- [Requirement] All lines from the one containing "Pakistan kriket matçı" down to the one containing "(BCCI) üçün gəlir", both ends included, are to be given again exactly; omit the rest of the listing below.

- [Extracted material]
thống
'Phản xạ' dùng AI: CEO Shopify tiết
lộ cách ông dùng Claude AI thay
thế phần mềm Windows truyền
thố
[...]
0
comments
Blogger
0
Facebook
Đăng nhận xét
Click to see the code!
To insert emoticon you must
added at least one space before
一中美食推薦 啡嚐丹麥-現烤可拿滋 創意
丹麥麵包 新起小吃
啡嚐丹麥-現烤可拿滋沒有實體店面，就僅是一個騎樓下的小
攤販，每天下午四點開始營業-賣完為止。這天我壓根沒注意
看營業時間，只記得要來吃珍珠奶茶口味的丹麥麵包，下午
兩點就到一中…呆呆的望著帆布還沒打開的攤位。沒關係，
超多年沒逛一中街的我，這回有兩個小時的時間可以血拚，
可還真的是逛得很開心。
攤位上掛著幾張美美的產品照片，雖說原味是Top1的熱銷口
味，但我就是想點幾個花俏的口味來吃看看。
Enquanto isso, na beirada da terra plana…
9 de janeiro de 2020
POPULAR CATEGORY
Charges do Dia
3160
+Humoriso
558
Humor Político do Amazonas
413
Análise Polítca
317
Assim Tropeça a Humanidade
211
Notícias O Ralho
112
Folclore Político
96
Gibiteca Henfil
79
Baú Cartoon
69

...

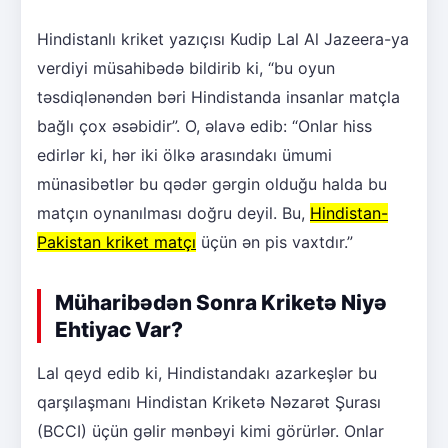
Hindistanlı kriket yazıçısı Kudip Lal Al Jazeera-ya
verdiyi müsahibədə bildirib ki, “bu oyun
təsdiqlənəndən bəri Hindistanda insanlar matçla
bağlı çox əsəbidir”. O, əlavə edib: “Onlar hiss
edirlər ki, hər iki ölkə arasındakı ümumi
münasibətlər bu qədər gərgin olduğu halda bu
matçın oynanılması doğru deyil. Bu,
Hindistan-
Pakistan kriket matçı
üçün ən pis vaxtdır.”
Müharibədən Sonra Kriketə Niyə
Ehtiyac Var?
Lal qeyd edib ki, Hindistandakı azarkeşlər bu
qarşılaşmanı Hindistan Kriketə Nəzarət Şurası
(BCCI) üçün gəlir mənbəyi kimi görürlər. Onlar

- [Written answer]
Pakistan kriket matçı
üçün ən pis vaxtdır.”
Müharibədən Sonra Kriketə Niyə
Ehtiyac Var?
Lal qeyd edib ki, Hindistandakı azarkeşlər bu
qarşılaşmanı Hindistan Kriketə Nəzarət Şurası
(BCCI) üçün gəlir mənbəyi kimi görürlər. Onlar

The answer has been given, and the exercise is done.